O presidente Luiz Inácio Lula da Silva desembarcou ontem à noite em Jerusalém precedido de palavras débeis demais da diplomacia brasileira para o tamanho da crise que está se desenvolvendo entre Israel e seu principal suporte, os Estados Unidos, em torno do moribundo processo de paz entre judeus e palestinos.
A debilidade fica evidente quando se comparam as manifestações do Itamaraty e do Departamento de Estado americano sobre o anúncio da construção de 1.600 novas unidades habitacionais no subúrbio de Ramat Shlomo, em Jerusalém Oriental, que os palestinos querem como a capital de seu eventual futuro Estado.
O governo brasileiro limitou-se a manifestar sua "profunda preocupação". A secretária de Estado Hillary Clinton foi muitíssimo além: chamou de "insulto" aos EUA o fato de o anúncio ter sido feito justamente quando estava em Jerusalém o vice-presidente Joe Biden, cujo propósito original era desfazer a inquietação de Israel em relação às posições do presidente Barack Obama.
É verdade que Lula ainda nem havia embarcado para Israel quando se deu o anúncio, na semana passada, mas é igualmente verdade que a visita já estava definida. Como o Brasil não esconde seu desejo de desempenhar um papel no processo de paz, o "insulto" acaba se estendendo ao país, na medida em que o anúncio torpedeou o reinício do processo.
"Nunca em minha vida diplomática eu vi uma reação tão forte dos EUA", disse o chanceler Celso Amorim. Para ele, o clima tenso na região não afeta negativamente a visita do presidente Lula. "Uma mensagem de paz sempre ajuda", afirmou.
Após o anúncio israelense, a Liga Árabe retirou a recomendação à Autoridade Nacional Palestina para que aceitasse o chamado "diálogo por aproximação", em que os EUA ouvirão as partes separadamente. Já é um retrocesso, na medida em que israelenses e palestinos mantiveram 18 anos de negociações face a face e, agora, não conseguem dialogar nem por meio de intermediários.
A mensagem brasileira, na chegada da delegação, veio pela boca de Marco Aurélio Garcia, o assessor diplomático do presidente, mas não avança nada. A crise "deveria ajudar na reflexão geral das partes", afirmou.
O governo israelense se antecipou à sugestão: o premiê Binyamin Netanyahu reuniu ontem o seu gabinete para discutir a crise com os EUA. Mas o lado palestino quer muito mais do que reflexão -aliás, um problema tão antigo como o do Oriente Médio já foi objeto de todas as reflexões possíveis.
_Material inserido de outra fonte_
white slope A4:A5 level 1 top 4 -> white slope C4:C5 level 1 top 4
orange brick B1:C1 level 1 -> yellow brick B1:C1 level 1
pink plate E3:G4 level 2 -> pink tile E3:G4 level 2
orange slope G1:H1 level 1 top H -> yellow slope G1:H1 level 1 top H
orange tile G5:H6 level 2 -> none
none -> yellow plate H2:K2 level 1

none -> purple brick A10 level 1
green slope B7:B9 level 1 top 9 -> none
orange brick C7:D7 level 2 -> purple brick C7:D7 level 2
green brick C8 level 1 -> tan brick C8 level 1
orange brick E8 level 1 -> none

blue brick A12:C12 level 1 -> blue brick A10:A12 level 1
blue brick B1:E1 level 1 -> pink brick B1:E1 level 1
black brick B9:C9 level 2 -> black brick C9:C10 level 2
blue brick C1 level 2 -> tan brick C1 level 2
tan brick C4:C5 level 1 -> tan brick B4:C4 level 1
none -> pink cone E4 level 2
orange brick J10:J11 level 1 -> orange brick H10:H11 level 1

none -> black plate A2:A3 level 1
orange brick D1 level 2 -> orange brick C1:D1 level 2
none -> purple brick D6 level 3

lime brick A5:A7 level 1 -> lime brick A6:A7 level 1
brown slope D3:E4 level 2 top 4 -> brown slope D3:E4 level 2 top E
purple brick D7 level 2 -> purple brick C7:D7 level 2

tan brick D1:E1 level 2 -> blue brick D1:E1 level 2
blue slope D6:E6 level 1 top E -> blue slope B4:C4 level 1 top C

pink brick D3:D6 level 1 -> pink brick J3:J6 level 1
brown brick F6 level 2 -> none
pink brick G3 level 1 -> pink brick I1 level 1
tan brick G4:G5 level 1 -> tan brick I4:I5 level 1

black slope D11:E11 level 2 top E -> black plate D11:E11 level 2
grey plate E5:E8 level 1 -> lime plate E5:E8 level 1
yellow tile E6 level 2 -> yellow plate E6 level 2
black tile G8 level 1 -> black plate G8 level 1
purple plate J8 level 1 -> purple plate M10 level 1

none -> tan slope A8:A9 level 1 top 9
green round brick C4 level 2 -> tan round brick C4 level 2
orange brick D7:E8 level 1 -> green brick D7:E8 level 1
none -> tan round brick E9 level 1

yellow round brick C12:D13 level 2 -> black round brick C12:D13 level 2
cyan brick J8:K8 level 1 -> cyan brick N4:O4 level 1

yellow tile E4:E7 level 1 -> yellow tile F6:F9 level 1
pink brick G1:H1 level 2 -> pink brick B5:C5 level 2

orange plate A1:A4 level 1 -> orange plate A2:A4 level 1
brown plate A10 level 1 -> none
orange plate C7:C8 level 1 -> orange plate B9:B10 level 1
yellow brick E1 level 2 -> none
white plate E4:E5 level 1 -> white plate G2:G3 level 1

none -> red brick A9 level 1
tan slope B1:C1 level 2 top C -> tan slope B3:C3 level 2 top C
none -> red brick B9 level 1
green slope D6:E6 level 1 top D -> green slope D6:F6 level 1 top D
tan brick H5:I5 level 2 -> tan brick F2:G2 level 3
Marco Aurélio ainda antecipou que a mensagem que o presidente Lula dará aos palestinos é "unam-se", em alusão ao racha entre o Hamas, que governa a faixa de Gaza, e o grupo laico Fatah, que controla a Cisjordânia. Até agora, não há o mais leve sinal de que os dois lados estejam perto de iniciar entendimentos nessa direção.
Não bastasse a crise, a visita de Lula coincide com a de atores que já têm a participação no processo que o Brasil ainda busca. Amanhã, chega George Mitchell, o enviado especial de Obama para a região e o homem incumbido de tocar o "diálogo por aproximação". Na quarta, desembarca a nova responsável europeia pela política externa, Catherine Ashton.
Ambos são precedidos por um comunicado do Quarteto (EUA, União Europeia, Rússia e ONU), que vem tentando inutilmente levar avante o processo de paz, com um tom que parece embutir uma ameaça a Israel. Além de condenar os novos assentamentos, a nota oficial fala em "manter em estudo medidas adicionais que possam ser requeridas pela situação no terreno".
Segundo o chanceler Amorim, por ora o Brasil não pretende apresentar propostas específicas para a mediação do conflito. "Primeiro temos que entrar no processo", disse.
Do lado palestino, Lula certamente ouvirá o mesmo que Tayeb Abdel Rahim, conselheiro sênior do presidente Mahmoud Abbas, disse ao jornal "The Jerusalem Post": "Apelamos à comunidade internacional para fazer Israel parar sua política expansionista e arrogante de construção de assentamentos, porque ela destruirá o processo de paz e representará uma ameaça à segurança do mundo todo".
São tambores de guerra que Marco Aurélio acabou ecoando ao chegar: "Não é um problema que interessa apenas a palestinos e israelenses. Tem altíssimo potencial de desestabilização global".
O assessor de Lula cita "o nascimento do fundamentalismo e o crescimento do terrorismo" como fenômenos, obviamente desestabilizadores, que talvez fossem menos contundentes se se tivesse resolvido a questão israelo-palestina.